REQUIRED ACTION =>
Starting with the line below that holds "- 网络层：IP 协议就处在这一层，用 IP 地址取代 MAC 地址" and stopping after the line that holds "### Population distribution", transcribe the lines exactly, leaving out all pictures.

SUPPLIED RECORDS =>
----------
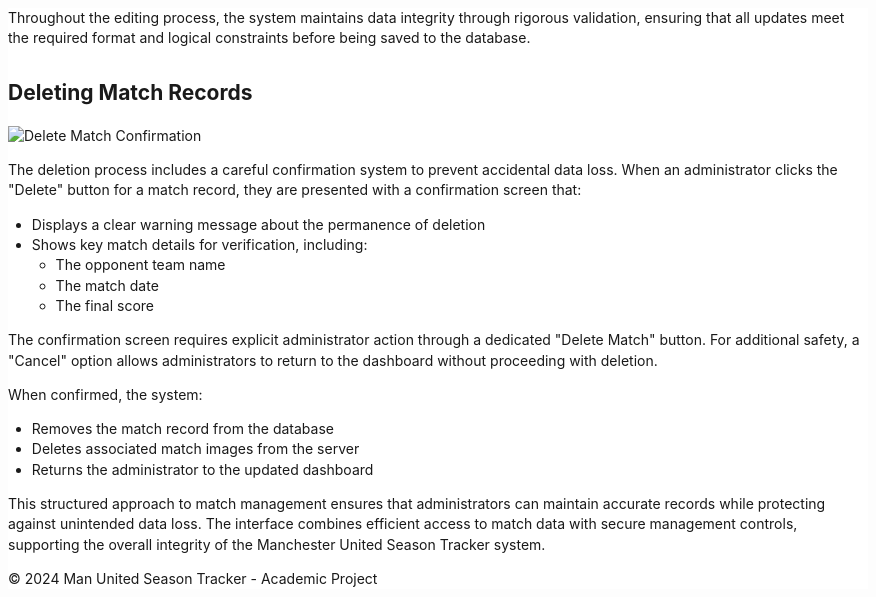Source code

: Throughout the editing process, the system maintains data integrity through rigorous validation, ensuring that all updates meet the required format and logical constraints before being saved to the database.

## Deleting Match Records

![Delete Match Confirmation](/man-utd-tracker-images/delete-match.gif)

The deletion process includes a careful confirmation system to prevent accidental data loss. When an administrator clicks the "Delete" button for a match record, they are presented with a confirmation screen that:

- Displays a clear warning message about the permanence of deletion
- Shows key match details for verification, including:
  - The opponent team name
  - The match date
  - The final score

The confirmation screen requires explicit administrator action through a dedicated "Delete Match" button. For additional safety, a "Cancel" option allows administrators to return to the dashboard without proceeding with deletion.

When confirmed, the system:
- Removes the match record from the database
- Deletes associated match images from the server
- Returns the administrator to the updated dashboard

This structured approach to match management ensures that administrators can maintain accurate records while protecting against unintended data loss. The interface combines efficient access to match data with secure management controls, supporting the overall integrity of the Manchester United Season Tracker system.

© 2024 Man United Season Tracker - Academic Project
----------
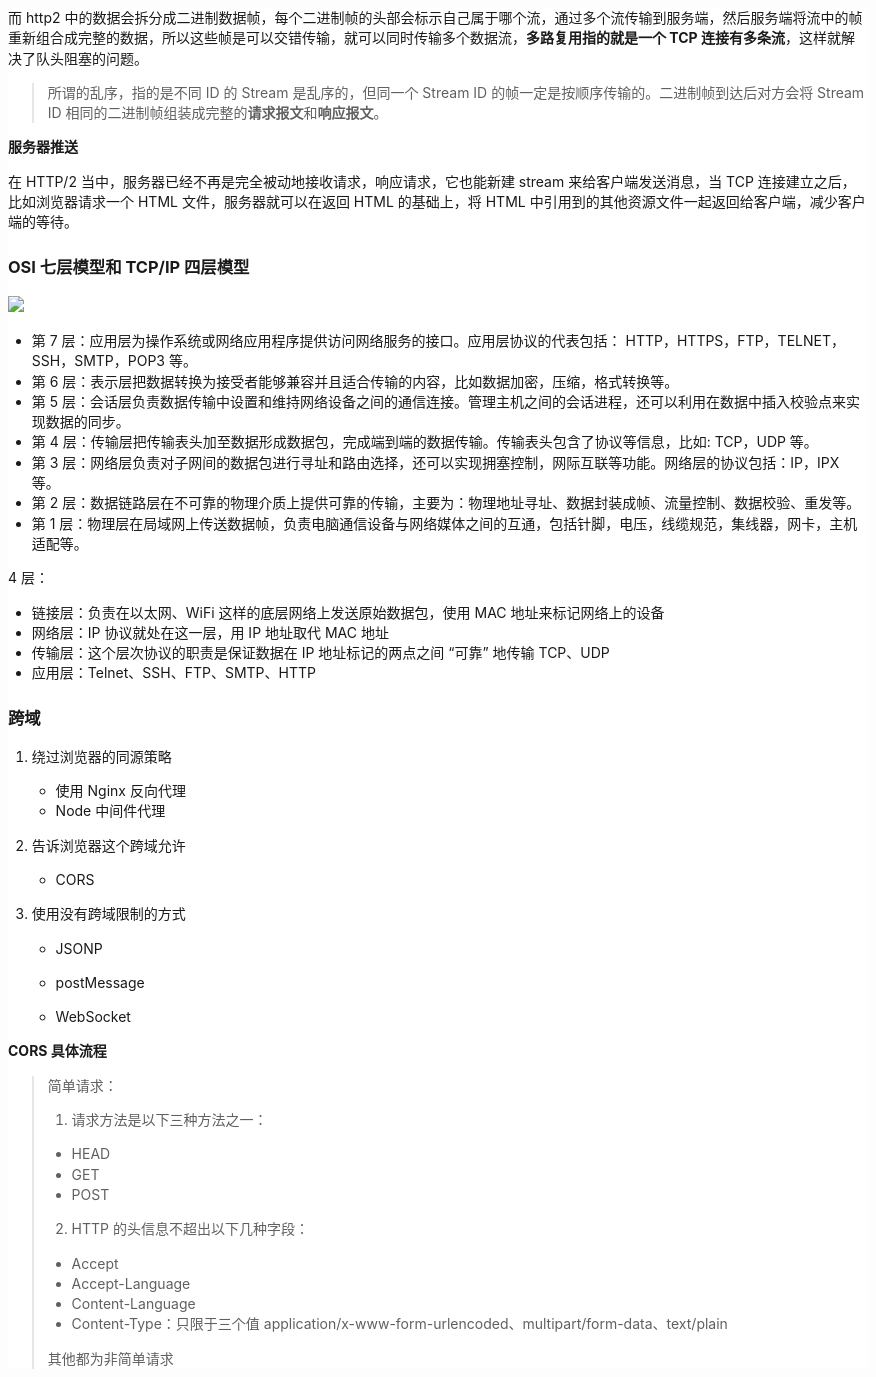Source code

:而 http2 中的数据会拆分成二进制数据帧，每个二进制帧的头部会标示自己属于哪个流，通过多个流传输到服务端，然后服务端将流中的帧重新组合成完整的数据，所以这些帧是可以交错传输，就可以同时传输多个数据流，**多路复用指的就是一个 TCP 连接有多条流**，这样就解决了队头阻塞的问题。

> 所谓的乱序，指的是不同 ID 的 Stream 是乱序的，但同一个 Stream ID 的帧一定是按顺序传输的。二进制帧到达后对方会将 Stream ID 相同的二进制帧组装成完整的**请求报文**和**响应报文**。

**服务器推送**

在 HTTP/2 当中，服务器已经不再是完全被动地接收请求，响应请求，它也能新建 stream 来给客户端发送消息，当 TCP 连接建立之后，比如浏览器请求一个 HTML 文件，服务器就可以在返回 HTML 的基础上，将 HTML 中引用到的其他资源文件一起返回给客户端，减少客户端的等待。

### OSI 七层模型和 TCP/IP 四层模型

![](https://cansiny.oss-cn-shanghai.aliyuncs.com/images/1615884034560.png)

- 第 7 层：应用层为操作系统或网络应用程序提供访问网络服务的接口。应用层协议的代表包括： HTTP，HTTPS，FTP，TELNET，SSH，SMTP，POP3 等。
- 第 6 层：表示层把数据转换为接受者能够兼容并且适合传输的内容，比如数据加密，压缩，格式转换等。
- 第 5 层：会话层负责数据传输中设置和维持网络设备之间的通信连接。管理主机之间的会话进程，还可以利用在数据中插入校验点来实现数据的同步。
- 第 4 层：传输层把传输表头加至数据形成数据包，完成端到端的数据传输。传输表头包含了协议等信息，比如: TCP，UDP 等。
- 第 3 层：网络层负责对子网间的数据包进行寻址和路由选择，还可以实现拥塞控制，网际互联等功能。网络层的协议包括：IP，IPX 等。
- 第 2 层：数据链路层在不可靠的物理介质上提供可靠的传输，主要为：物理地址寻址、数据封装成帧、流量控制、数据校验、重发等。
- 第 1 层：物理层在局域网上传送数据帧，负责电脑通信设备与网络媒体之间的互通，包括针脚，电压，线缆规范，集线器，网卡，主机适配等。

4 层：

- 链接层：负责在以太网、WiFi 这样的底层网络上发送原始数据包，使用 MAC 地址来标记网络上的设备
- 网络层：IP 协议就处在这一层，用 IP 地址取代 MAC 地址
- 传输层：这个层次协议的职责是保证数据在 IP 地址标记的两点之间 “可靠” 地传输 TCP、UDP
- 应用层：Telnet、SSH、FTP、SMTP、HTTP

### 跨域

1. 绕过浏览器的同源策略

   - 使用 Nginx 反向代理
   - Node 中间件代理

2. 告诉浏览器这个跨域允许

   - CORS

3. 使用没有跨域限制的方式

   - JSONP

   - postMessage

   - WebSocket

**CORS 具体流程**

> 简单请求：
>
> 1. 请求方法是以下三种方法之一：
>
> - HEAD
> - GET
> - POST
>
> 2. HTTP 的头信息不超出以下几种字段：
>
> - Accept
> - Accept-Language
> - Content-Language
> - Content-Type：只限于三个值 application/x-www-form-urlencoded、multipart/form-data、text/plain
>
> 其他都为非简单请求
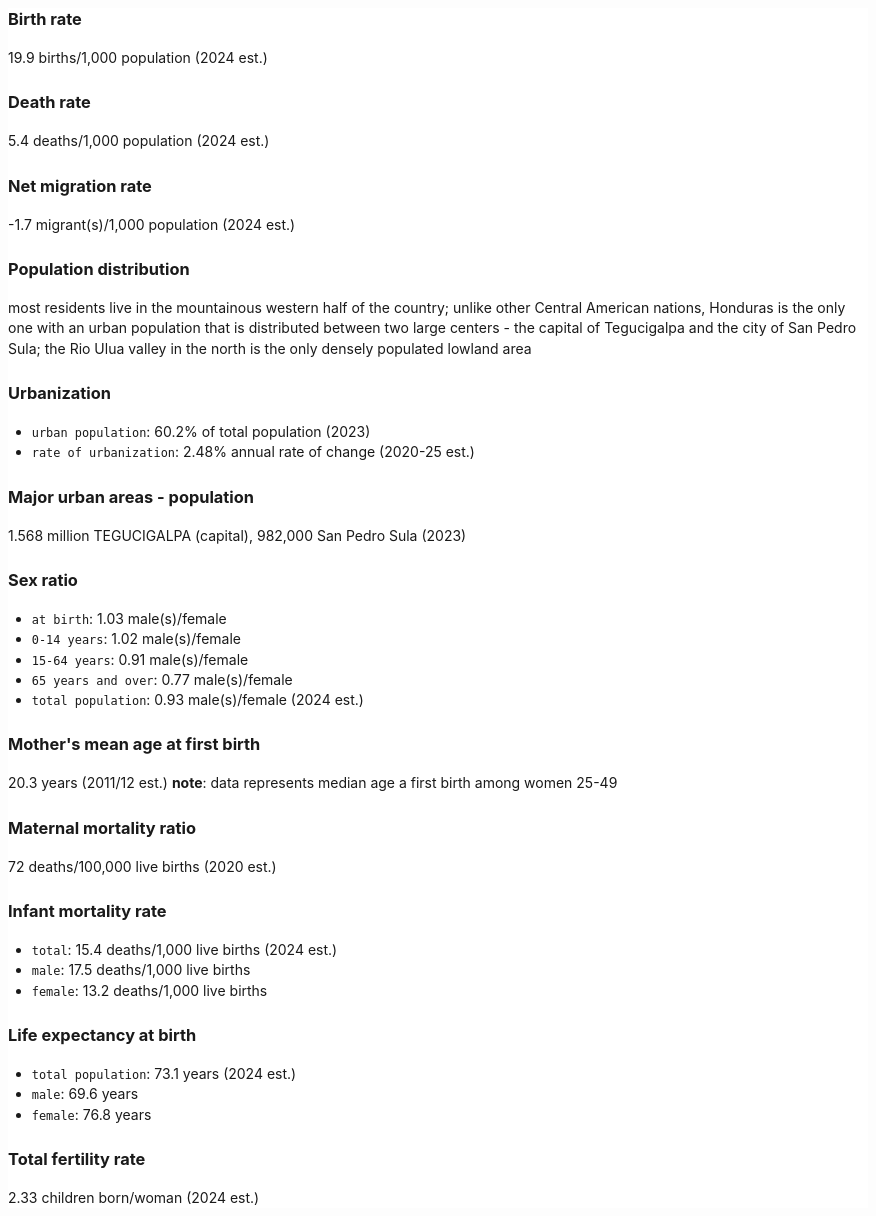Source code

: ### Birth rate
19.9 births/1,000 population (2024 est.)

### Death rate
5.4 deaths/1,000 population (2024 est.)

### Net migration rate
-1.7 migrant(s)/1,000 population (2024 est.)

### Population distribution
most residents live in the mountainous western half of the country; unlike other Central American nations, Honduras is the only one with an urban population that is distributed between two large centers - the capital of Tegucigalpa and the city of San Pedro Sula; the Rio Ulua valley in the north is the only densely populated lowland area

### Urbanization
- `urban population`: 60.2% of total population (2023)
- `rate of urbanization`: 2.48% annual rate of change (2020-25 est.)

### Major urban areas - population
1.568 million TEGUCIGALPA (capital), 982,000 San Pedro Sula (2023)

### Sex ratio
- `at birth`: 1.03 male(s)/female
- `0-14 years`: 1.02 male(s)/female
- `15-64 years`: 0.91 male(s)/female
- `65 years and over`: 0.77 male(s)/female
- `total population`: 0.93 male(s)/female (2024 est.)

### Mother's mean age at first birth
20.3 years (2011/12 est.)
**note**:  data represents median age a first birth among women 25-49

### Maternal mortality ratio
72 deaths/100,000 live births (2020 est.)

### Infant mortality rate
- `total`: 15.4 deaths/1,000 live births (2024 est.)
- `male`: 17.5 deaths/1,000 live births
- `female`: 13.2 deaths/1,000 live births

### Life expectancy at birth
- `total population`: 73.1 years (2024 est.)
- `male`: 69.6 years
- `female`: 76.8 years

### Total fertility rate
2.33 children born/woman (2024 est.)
----------
EXERCISE OUTPUT =>
- 网络层：IP 协议就处在这一层，用 IP 地址取代 MAC 地址
- 传输层：这个层次协议的职责是保证数据在 IP 地址标记的两点之间 “可靠” 地传输 TCP、UDP
- 应用层：Telnet、SSH、FTP、SMTP、HTTP

### 跨域

1. 绕过浏览器的同源策略

   - 使用 Nginx 反向代理
   - Node 中间件代理

2. 告诉浏览器这个跨域允许

   - CORS

3. 使用没有跨域限制的方式

   - JSONP

   - postMessage

   - WebSocket

**CORS 具体流程**

> 简单请求：
>
> 1. 请求方法是以下三种方法之一：
>
> - HEAD
> - GET
> - POST
>
> 2. HTTP 的头信息不超出以下几种字段：
>
> - Accept
> - Accept-Language
> - Content-Language
> - Content-Type：只限于三个值 application/x-www-form-urlencoded、multipart/form-data、text/plain
>
> 其他都为非简单请求
Source code

: ### Birth rate
19.9 births/1,000 population (2024 est.)

### Death rate
5.4 deaths/1,000 population (2024 est.)

### Net migration rate
-1.7 migrant(s)/1,000 population (2024 est.)

### Population distribution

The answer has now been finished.